Futures for the Dow Jones Industrial Average erased losses, as equity investors continue contending with a mixture of apprehension and hope as the US economy attempts to reopen further. Although the Dow has erased about half of its losses since its record high on February 12, the buying momentum appears to have plateaued.
Equity markets are struggling for direction amid concerns of another potential lockdown, while being buoyed by the Fed’s “unlimited” support for the ailing US economy. Dr. Anthony Fauci, the top infectious disease expert in the US and a key member of the White House coronavirus task force, is set to testify before the Senate today and highlight the risk of “needless suffering and death”. Also today, the Federal Reserve is set to begin buying corporate-debt ETFs starting today, as part of the central bank’s efforts to ensure that markets are functioning smoothly.
The narrative surrounding the US central bank’s support for the economy is likely to be buffered by key Federal Reserve officials who are due to make speeches on Tuesday, including St. Louis Fed President James Bullard, Minneapolis Fed President Neel Kashkari, Philadelphia Fed President Patrick Harker, Fed Vice Chair for Supervision Randal Quarles and Cleveland Fed President Loretta Mester.

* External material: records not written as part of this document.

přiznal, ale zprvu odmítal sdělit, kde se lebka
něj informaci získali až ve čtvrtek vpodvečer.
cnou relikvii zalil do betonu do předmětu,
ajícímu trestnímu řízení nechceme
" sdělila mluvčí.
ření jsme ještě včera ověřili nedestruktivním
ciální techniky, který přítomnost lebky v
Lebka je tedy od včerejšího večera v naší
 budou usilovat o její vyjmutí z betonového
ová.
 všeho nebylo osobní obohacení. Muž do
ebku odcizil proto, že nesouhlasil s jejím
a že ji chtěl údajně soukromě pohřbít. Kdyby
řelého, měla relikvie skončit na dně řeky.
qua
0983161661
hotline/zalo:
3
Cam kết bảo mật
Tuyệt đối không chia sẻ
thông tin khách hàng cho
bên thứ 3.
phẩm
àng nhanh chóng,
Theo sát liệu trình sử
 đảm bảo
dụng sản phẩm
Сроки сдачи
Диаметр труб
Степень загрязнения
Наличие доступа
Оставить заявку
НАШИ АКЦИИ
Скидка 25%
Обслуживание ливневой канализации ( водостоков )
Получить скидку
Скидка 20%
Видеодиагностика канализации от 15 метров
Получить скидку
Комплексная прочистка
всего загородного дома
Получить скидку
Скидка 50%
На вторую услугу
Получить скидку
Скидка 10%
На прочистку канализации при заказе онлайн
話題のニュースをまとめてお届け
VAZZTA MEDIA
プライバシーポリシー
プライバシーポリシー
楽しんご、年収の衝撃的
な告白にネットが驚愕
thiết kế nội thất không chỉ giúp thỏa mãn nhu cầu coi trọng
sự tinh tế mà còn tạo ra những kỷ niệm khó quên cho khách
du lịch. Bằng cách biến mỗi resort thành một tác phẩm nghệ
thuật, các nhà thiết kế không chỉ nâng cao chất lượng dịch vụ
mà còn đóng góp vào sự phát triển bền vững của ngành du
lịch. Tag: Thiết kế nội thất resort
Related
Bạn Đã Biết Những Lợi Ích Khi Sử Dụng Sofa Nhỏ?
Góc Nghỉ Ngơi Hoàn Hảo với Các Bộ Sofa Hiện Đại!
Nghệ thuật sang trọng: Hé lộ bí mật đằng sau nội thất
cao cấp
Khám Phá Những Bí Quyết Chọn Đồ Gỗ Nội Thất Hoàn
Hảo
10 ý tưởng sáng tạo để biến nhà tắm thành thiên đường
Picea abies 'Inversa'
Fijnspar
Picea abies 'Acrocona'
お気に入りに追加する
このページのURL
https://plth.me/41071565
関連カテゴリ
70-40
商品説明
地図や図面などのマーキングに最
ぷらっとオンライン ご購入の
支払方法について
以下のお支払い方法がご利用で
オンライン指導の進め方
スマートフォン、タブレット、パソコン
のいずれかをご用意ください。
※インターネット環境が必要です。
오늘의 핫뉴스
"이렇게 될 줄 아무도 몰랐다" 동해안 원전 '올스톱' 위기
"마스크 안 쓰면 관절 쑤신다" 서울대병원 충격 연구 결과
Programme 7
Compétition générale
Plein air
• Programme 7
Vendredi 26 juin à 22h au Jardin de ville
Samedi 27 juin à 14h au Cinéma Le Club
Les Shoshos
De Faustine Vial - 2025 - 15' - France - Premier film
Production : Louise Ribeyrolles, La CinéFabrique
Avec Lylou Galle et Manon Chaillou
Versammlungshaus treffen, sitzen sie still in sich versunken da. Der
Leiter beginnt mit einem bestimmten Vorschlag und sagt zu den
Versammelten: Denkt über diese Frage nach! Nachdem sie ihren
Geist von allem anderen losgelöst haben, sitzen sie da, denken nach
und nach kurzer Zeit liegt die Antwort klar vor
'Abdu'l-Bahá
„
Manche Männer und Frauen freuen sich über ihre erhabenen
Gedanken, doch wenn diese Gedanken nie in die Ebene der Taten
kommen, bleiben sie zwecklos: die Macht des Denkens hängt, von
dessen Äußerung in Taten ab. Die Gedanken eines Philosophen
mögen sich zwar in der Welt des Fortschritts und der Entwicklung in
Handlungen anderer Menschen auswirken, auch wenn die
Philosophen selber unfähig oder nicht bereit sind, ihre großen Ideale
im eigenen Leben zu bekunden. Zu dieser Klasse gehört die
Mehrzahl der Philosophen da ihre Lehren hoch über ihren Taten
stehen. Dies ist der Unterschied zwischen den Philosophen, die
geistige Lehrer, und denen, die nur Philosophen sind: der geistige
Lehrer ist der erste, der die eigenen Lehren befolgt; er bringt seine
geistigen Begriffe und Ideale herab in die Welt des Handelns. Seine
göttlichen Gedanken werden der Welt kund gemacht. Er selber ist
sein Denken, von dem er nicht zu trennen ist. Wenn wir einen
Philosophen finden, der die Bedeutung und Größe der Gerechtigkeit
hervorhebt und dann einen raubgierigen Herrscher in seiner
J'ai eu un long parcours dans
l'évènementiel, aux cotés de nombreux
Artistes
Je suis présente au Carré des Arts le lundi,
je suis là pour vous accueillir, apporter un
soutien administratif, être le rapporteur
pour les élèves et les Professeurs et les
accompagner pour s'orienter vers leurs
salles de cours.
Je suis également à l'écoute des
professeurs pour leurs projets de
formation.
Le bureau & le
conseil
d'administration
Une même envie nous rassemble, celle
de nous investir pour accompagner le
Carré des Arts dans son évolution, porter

With the stock market bulls running out of steam, they are in desperate need of another gust of tailwinds. Otherwise, the bears appear ready to pounce, merely biding their time and waiting for the right catalyst to trigger another major selloff in the stock markets.
Dollar weakens below 100 level as US core inflation marks record low
The Dollar index is now trading in sub-100 territory after the April core US consumer price index fell 0.4 percent on a month-on-month basis. The lockdown measures in response to the coronavirus outbreak have crippled demand-side forces in the US economy, while the sheer drop in gasoline prices dragged April’s headline inflation lower by 0.8 percent compared to the month prior.
Investors are mindful of the risks that the US economy might eventually find itself in the same deflationary spiral seen in Japan. In light of the Fed’s pledge for “unlimited” policy support, one has to wonder whether such a commitment could extend into negative US interest rates, which would put the US in the same camp as Europe and Japan. The Fed funds futures are already beginning to price in such a likelihood by January 2021.
A prolonged deflationary environment while mired in negative interest rates might eventually prompt a sustained period of weakness for the US Dollar, although it’s still far too early to forecast such a scenario at this point in time.
For the immediate future, using the hourly timeframe, further declines in the DXY is likely to be mitigated at the 99.5 level which is set to act as a stronger support level, barring any comments today by Fed officials that will significantly alter the Dollar’s outlook.